You’re working on a project called MaddAddam. Does it have an environmental edge?
Yeah, it’s based on the trilogy by Margaret Atwood, a great Canadian writer who actually has done a lot of environmental work. Definitely in her writing there’s a lot of ideas about mankind and the planet. I’m the executive producer and we’re developing it into a series.
What’s your expertise as somebody who can speak out knowledgeably about tar sands?
Well, I don’t know if I have – there are a lot more people that are more expert than me. I was happy to work with the Sierra Club, which I think is a great organization. It’s a very respected organization and Michael Brune is a great executive director and by bringing Leo and a little bit less myself – I mean a lot less myself – to the tar sands maybe we can draw a little attention to what’s going on there. A lot of people definitely in the States don’t really have a sense of what it is. They’ve heard of the Keystone Pipeline issue, which is connected to transporting the oil created up in Alberta down to Texas, but they really don’t know how that oil is being extracted and what the impacts of it are. Drawing a little attention to it is great.

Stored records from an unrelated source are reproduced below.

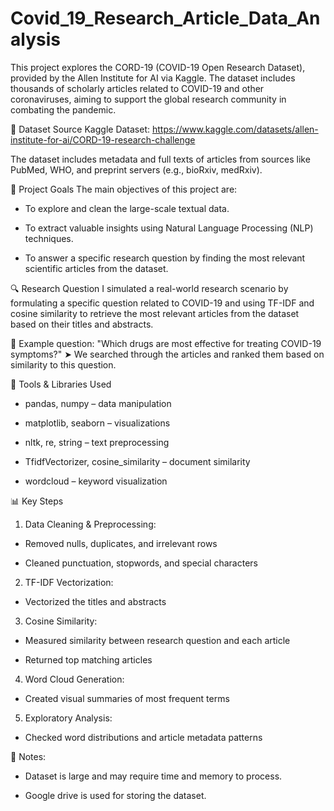 # Covid_19_Research_Article_Data_Analysis

This project explores the CORD-19 (COVID-19 Open Research Dataset), provided by the Allen Institute for AI via Kaggle. The dataset includes thousands of scholarly articles related to COVID-19 and other coronaviruses, aiming to support the global research community in combating the pandemic.

📁 Dataset Source
Kaggle Dataset: https://www.kaggle.com/datasets/allen-institute-for-ai/CORD-19-research-challenge

The dataset includes metadata and full texts of articles from sources like PubMed, WHO, and preprint servers (e.g., bioRxiv, medRxiv).

🎯 Project Goals
The main objectives of this project are:

- To explore and clean the large-scale textual data.

- To extract valuable insights using Natural Language Processing (NLP) techniques.

- To answer a specific research question by finding the most relevant scientific articles from the dataset.

🔍 Research Question
I simulated a real-world research scenario by formulating a specific question related to COVID-19 and using TF-IDF and cosine similarity to retrieve the most relevant articles from the dataset based on their titles and abstracts.

📌 Example question: "Which drugs are most effective for treating COVID-19 symptoms?"
➤ We searched through the articles and ranked them based on similarity to this question.

🧰 Tools & Libraries Used


- pandas, numpy – data manipulation

- matplotlib, seaborn – visualizations

- nltk, re, string – text preprocessing

- TfidfVectorizer, cosine_similarity – document similarity

- wordcloud – keyword visualization

📊 Key Steps
1. Data Cleaning & Preprocessing:

- Removed nulls, duplicates, and irrelevant rows

- Cleaned punctuation, stopwords, and special characters

2. TF-IDF Vectorization:

- Vectorized the titles and abstracts

3. Cosine Similarity:

- Measured similarity between research question and each article

- Returned top matching articles

4. Word Cloud Generation:

- Created visual summaries of most frequent terms

5. Exploratory Analysis:

- Checked word distributions and article metadata patterns

📌 Notes:


- Dataset is large and may require time and memory to process.

- Google drive is used for storing the dataset.
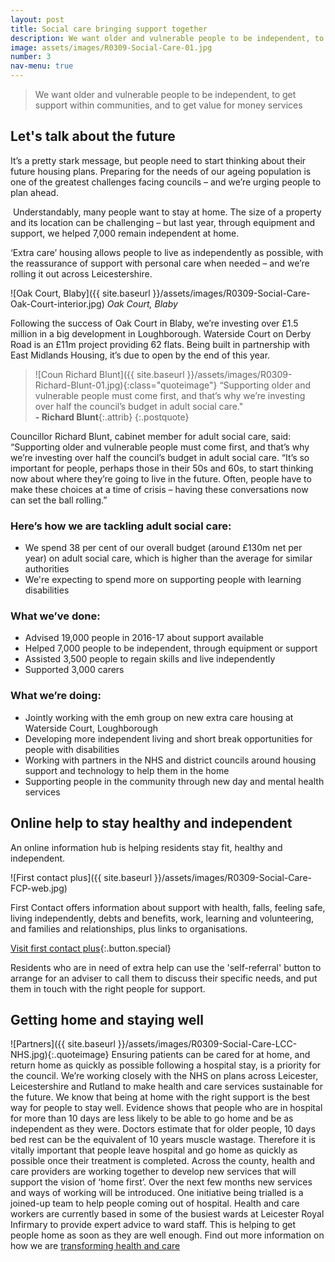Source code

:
 ```yaml
---
layout: post
title: Social care bringing support together
description: We want older and vulnerable people to be independent, to get support within communities, and to get value for money services
image: assets/images/R0309-Social-Care-01.jpg
number: 3
nav-menu: true
---
```


> We want older and vulnerable people to be independent, to get support within communities, and to get value for money services

## Let's talk about the future

It’s a pretty stark message, but people need to start thinking about their future housing plans.
Preparing for the needs of our ageing population is one of the greatest challenges facing councils – and we’re urging people to plan ahead.

 Understandably, many people want to stay at home. The size of a property and its location can be challenging – but last year, through equipment and support, we helped 7,000 remain independent at home.

‘Extra care’ housing allows people to live as independently as possible, with the reassurance of support with personal care when needed – and we’re rolling it out across Leicestershire.

![Oak Court, Blaby]({{ site.baseurl }}/assets/images/R0309-Social-Care-Oak-Court-interior.jpg)
*Oak Court, Blaby*

Following the success of Oak Court in Blaby, we’re investing over £1.5 million in a big development in Loughborough. Waterside Court on Derby Road is an £11m project providing 62 flats. Being built in partnership with East Midlands Housing, it’s due to open by the end of this year.

> ![Coun Richard Blunt]({{ site.baseurl }}/assets/images/R0309-Richard-Blunt-01.jpg){:class="quoteimage"} “Supporting older and vulnerable people must come first, and that’s why we’re investing over half the council’s budget in adult social care."  
**- Richard Blunt**{:.attrib}
{:.postquote}

Councillor Richard Blunt, cabinet member for adult social care, said: “Supporting older and vulnerable people must come first, and that’s why we’re investing over half the council’s budget in adult social care.
“It’s so important for people, perhaps those in their 50s and 60s, to start thinking now about where they’re going to live in the future. Often, people have to make these choices at a time of crisis – having these conversations now can set the ball rolling.”

### Here’s how we are tackling adult social care:
- We spend 38 per cent of our overall budget (around £130m net per year) on adult social care, which is higher than the average for similar authorities
- We're expecting to spend more on supporting people with learning disabilities

### What we’ve done:
- Advised 19,000 people in 2016-17 about support available
- Helped 7,000 people to be independent, through equipment or support
- Assisted 3,500 people to regain skills and live independently
- Supported 3,000 carers

### What we’re doing:
- Jointly working with the emh group on new extra care housing at Waterside Court, Loughborough
- Developing more independent living and short break opportunities for people with disabilities
- Working with partners in the NHS and district councils around housing support and technology to help them in the home
- Supporting people in the community through new day and mental health services


## Online help to stay healthy and independent
An online information hub is helping residents stay fit, healthy and independent.

![First contact plus]({{ site.baseurl }}/assets/images/R0309-Social-Care-FCP-web.jpg)

First Contact offers information about support with health, falls, feeling safe, living independently, debts and benefits, work, learning and volunteering, and families and relationships, plus links to organisations.

[Visit first contact plus](http://www.firstcontactplus.org.uk/){:.button.special}

Residents who are in need of extra help can use the 'self-referral' button to arrange for an adviser to call them to discuss their specific needs, and put them in touch with the right people for support.

## Getting home and staying well
![Partners]({{ site.baseurl }}/assets/images/R0309-Social-Care-LCC-NHS.jpg){:.quoteimage}
Ensuring patients can be cared for at home, and return home as quickly as possible following a hospital stay, is a priority for the council.
We’re working closely with the NHS on plans across Leicester, Leicestershire and Rutland to make health and care services sustainable for the future.
We know that being at home with the right support is the best way for people to stay well. Evidence shows that people who are in hospital for more than 10 days are less likely to be able to go home and be as independent as they were. Doctors estimate that for older people, 10 days bed rest can be the equivalent of 10 years muscle wastage. Therefore it is vitally important that people leave hospital and go home as quickly as possible once their treatment is completed.
Across the county, health and care providers are working together to develop new services that will support the vision of ‘home first’.
Over the next few months new services and ways of working will be introduced. One initiative being trialled is a joined-up team to help people coming out of hospital. Health and care workers are currently based in some of the busiest wards at Leicester Royal Infirmary to provide expert advice to ward staff. This is helping to get people home as soon as they are well enough.
Find out more information on how we are [transforming health and care](http://www.bettercareleicester.nhs.uk)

My background is – I’ve done a lot of environmental work since I was a teenager. I was trained as a field biologist by the School for Field Studies, which is an organization out of Massachusetts that takes students around the planet to sensitive environmental places and trains them in biology and different sciences. I always had that perspective and I’m definitely trying to get more involved now that I have somewhat of a voice.
What do you think President Obama should do about the Keystone Pipeline?
Absolutely, the benefits for the United States and the world are negative. It should be completely struck down.
This interview has been edited for clarity.